We got almost all the rules wrong. For example, we thought clerics got to cast one of every spell at their level. Same with magic users. So we were a pretty overpowered party. But we had a ton of fun. And we were hooked. I have played D&D on and off for the past 40 years or so since those days, and had some amazing experiences with good friends in our collective storytelling adventures.
But not everyone has a cool older sister. And jumping right into even the newest version of the D&D rules, which are far more simple than the original ones, is still tough if you are going into it cold. Enter the new Dungeons & Dragons Essentials Kit, which is a perfect guide to getting new players and game masters up and running.
The boxed set comes with everything you need to both learn about the game and get started. Specifically, inside the box you will find a nice set of polyhedron dice with everything from four d6s to percentile dice to a ubiquitous d20, a guide to the rules for players and game masters, status and personality cards (which I will explain in a bit), a game master screen, maps, and a pretty nice little starter adventure module called Dragon of Icespire Peak.

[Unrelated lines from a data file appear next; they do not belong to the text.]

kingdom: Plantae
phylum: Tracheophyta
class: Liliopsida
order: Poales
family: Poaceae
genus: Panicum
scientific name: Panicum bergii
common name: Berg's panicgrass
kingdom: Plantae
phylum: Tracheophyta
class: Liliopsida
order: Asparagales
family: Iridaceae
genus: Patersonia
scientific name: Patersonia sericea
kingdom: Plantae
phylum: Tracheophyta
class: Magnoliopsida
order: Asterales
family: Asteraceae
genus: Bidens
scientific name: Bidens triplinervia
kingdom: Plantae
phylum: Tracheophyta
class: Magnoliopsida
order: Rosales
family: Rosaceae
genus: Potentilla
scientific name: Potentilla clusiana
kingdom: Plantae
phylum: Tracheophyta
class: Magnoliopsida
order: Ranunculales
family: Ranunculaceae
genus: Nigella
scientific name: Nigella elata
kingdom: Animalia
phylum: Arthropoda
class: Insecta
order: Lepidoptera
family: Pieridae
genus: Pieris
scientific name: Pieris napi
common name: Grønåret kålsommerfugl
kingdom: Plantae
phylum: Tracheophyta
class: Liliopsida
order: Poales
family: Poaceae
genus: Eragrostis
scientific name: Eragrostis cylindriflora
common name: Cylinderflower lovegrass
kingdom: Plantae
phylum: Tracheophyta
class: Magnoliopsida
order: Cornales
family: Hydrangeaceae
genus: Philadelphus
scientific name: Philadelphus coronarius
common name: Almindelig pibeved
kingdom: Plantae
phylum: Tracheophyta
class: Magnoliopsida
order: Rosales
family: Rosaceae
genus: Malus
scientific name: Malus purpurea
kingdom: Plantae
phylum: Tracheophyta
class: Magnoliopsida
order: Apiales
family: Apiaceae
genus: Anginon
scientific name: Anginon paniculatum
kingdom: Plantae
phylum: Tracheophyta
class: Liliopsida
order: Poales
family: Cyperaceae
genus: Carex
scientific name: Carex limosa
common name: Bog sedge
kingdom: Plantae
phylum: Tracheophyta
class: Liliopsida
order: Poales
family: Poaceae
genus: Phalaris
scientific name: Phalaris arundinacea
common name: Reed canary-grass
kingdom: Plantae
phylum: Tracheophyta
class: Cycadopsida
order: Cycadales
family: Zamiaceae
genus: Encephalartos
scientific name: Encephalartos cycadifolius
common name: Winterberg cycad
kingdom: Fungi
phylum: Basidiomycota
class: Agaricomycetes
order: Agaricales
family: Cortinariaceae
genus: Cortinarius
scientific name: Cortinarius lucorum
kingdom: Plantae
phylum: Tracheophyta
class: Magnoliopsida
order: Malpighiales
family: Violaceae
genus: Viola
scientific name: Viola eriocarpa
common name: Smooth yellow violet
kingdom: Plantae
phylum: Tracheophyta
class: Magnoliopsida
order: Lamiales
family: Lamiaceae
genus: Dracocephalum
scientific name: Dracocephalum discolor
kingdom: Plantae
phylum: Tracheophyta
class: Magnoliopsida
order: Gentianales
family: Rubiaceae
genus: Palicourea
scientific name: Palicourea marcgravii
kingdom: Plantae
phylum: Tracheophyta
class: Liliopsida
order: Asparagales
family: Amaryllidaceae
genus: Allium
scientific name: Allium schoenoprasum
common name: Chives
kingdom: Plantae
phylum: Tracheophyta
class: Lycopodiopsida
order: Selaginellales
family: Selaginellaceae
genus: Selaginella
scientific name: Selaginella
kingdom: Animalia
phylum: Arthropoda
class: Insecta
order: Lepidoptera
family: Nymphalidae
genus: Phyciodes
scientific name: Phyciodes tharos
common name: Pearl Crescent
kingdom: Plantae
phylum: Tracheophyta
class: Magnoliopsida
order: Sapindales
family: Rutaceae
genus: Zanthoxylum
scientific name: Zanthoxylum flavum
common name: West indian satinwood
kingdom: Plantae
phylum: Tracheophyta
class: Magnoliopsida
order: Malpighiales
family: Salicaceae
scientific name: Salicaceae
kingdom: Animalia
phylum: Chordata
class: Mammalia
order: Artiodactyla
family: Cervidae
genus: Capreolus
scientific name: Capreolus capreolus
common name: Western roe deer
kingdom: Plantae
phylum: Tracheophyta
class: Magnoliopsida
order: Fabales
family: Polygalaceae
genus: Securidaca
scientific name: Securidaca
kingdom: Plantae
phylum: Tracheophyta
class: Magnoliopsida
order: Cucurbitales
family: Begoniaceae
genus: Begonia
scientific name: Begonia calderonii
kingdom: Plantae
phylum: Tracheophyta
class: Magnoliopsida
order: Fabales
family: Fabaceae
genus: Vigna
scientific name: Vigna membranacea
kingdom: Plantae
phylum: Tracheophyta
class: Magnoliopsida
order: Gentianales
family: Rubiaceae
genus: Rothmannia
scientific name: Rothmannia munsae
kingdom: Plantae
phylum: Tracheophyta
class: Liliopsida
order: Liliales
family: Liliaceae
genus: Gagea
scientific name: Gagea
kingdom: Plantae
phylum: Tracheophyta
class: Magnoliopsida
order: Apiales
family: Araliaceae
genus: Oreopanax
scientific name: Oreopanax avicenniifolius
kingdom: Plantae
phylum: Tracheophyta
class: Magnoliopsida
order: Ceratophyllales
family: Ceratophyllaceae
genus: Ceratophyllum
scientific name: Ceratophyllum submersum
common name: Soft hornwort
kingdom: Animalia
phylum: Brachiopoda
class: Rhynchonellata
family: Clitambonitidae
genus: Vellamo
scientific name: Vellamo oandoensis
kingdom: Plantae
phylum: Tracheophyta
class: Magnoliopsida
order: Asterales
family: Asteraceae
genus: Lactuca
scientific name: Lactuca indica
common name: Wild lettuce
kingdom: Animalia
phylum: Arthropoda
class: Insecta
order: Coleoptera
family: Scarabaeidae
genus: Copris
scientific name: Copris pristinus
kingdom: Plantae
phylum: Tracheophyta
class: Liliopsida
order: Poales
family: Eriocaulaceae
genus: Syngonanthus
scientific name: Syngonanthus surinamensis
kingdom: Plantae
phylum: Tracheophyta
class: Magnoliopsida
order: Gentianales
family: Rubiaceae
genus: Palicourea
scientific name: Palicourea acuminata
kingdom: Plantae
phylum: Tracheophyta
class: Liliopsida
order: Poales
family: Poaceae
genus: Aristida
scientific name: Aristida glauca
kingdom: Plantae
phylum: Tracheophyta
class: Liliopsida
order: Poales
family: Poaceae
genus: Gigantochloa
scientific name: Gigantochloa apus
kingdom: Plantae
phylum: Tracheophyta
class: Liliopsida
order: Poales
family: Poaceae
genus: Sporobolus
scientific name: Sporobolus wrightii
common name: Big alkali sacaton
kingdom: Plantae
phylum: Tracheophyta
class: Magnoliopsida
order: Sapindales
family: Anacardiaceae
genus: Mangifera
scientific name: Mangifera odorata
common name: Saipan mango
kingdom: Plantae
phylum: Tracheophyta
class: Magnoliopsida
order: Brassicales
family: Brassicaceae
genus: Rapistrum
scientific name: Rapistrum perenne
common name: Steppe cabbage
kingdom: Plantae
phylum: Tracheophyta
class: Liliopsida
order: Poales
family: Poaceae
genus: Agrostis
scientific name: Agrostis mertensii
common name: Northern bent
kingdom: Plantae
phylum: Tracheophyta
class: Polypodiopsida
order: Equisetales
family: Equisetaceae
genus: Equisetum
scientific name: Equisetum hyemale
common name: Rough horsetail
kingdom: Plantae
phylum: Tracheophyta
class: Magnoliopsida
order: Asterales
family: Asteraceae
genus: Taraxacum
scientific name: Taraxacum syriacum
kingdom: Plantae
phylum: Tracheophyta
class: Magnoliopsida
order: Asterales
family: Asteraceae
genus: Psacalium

In addition to clearly written rules and descriptions, the whole kit also happens to tie into the module, so you can learn as you play. The adventure itself works with just a DM and one player. That way, so as long as you can find one friend or family member, you can use the Dungeons & Dragons Essentials Kit to learn how to get started on your own adventures. It also works fine with up to six players. I ran it with that size group and everyone had a lot of fun.
The addition of the cards in the Essentials Kit was interesting. Some of the cards are used as a visual aid, for example, to show what initiative your character acts on. I suppose you could even use the initiative cards as a form of dice if you didn’t have any, though the kit comes with a full set. Another group of cards lists the various status effects that your character can be suffering from. The back of those cards explain what penalty you will suffer as long as you are, say, blinded or grappled. That way the DM does not have to explain it or look up the rules. They are right there on the back of the card. Just hand one to the player who is suffering from that ailment and keep the game moving.
There are also personality cards, which is kind of a cool idea. The front of those have pictures of an adventurer and the back lists their personality traits, goals and quirks. Players can take on the roles on those cards directly, or use them as a sort of story starter to spark ideas about who they really might want to play. You also get a nice little holder for all of the cards, so they wont get lost or have to swim loose inside the box.
I got lucky because someone in my life took the time to help me learn to play this amazing game. But with the Dungeons & Dragons Essentials Kit, everyone can enjoy the same good fortune. Using the kit makes the basic game rules easy to understand, and sets new players and game masters up for a wonderful first time experience. And with all of the amazing supplements that current D&D owner Wizards of the Coast is constantly putting out like Ghosts of Saltmarsh and Acquisitions Incorporated, once you have the core rules down, there is a constantly evolving universe of adventure just waiting to be explored and experienced.